Дискуссия практически закончена, проскакивать на съезд фуксом от какого-нибудь городка Федя не хочет, да и не сможет сейчас: он вдребезги болен и разбит. И вот нас озарило. Рядом в 200–300 верстах отсюда лежит рай земной — Сочи. В Новороссийске нас, как родных, встретили моряки, среди них масса каспийцев. Они добыли нам вагон, который потом доставит нас и в Москву; обещали в Сочи кормить — словом, сквозь серый пепел последних недель заулыбалось тропическое солнце, Федя лежит на койке белый и сухой, как травка, и его бедное лицо даёт мне мужество не видеть Вас ещё месяц и спасать малого в Сочи… Уже в Новороссийске на нас пахнуло счастьем, мы ездили смотреть в горах наши батареи, неслись над пропастью, где внизу лениво и бескрайне дышит море… И жизнь опять показалась нам нужной и прекрасной. Милые, милые, только бы Вас никто не обидел. Калинин будет Вам из Москвы звонить, он обещал всё сделать, чтобы на наше гнездо до Фединого выздоровления никто не смел покушаться…»

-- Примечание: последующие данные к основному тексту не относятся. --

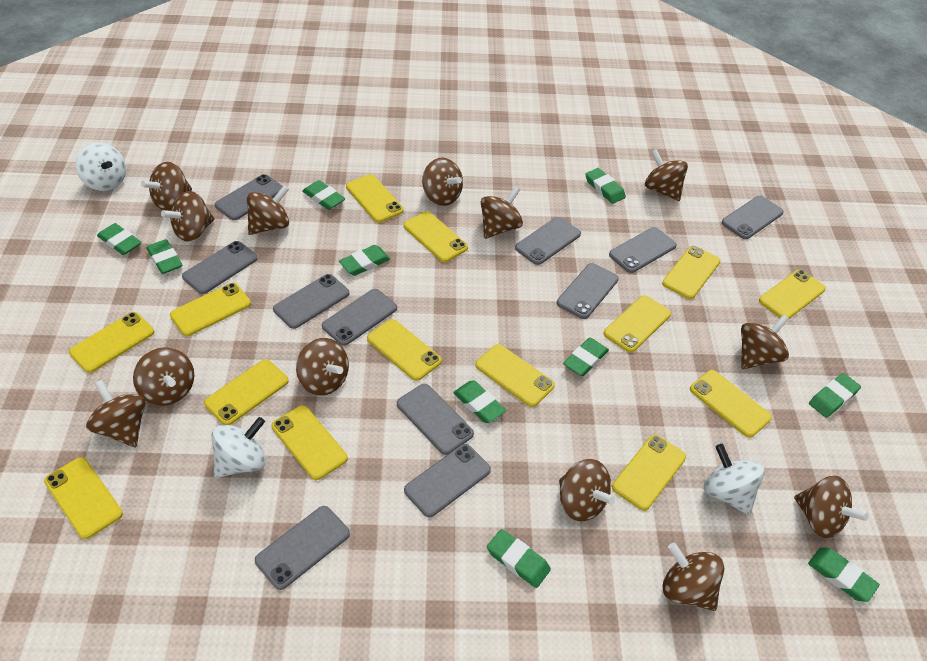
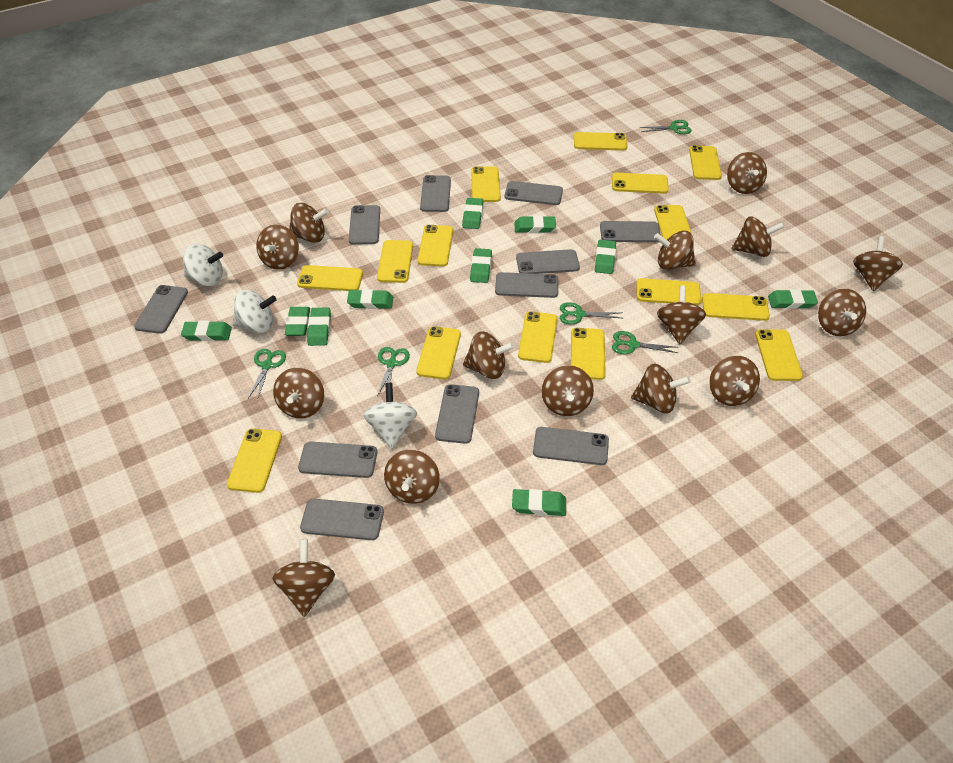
brown spinning top: 13 -> 15
green scissors: 0 -> 5
yellow phone: 14 -> 15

Но в Кронштадте тем временем всё-таки вызревал мятеж…
В адрес бунтующих матросов были произнесены угрозы о «железном кулаке пролетариата», способном уничтожить «недисциплинированность и измену». Однако, несмотря на эти угрозы, резолюция была митингующими принята, а 2 марта на острове и в самом деле начался матросский мятеж. Хотя кто будет брать власть, кто и как будет руководить страной, откуда брать продовольствие для страны и так далее — найти ответы в наивных резолюциях восставших было невозможно…
Если бы все гарнизоны Кронштадта поддержали тогда Ревком, то остров бы стал неприступен. Через три-пять недель должен был вскрыться лёд, и тогда мятежники могли бы получать продовольствие из-за рубежа. В этом случае даже без военной помощи извне крепость могла оставаться неприступной много долгих месяцев.
В преддверии этой ситуации британский и французский флоты начали быстро готовиться к походу на Балтику. Воспрянули духом и врангелевцы. Всё это заставило Ленина бросить значительные силы на подавление мятежа. При этом председатель Реввоенсовета Л. Д. Троцкий был наделён чрезвычайными полномочиями, фактически он стал диктатором не только в Петрограде, но и по всей стране. Энергии и опыта управления войсками Льву Давыдовичу было не занимать, и он воссоздаёт 7-ю армию под руководством Михаила Николаевича Тухачевского, усиленную бронепоездами и авиаотрядами. На северном и южном берегах финского залива было сосредоточено свыше 45 тысяч штыков.
Мятежникам был направлен ультиматум: тем, кто решил сдаться, обещали сохранить жизнь. Сразу же после предъявления ультиматума на город с самолётов начали сбрасывать листовки с лапидарным текстом: «Сдавайтесь! Иначе будете перестреляны как куропатки. Троцкий».
Одним из участников подавления кронштадтского мятежа был уже упоминавшийся ранее Павел Ефимович Дыбенко, командовавший 561-м полком, находившимся под общим командованием Михаила Николаевича Тухачевского, возглавлявшего Сводную дивизию. Заместитель начальника особого отделения Юдин так докладывал о его деятельности в то время: «561-й полк, отойдя полторы версты на Кронштадт, дальше идти в наступление отказался. Причина неизвестна. Тов. Дыбенко приказал развернуть вторую цепь и стрелять по возвращающимся. Комполка 561 принимает репрессивные меры против своих красноармейцев, дабы дальше заставить идти в наступление».
Как говорится, расстрел на расстреле и расстрелом погоняет. Захваченных при штурме острова матросов потом судили и разбирали каждое дело индивидуально, при этом многие из них завершили смертными приговорами. И только для поэтов всё закончилось стихами, как у Эдуарда Багрицкого в поэме «Смерть пионерки» (и то не у всех, как это видно по судьбе Николая Гумилёва):
Усмирение Кронштадтского восстания стало «звёздным часом» Тухачевского, действовал он решительно и очень жестоко, после польского провала ему больше нельзя было проявить слабину. Приказы его были ультимативными: «Приступ вести стремительно и смело, подготовив его ураганным артиллерийским огнём». Тухачевский взял от подавления Кронштадта не только славу, но и жену комиссара Балтфлота Николая Кузьмина, которая стала его любовницей.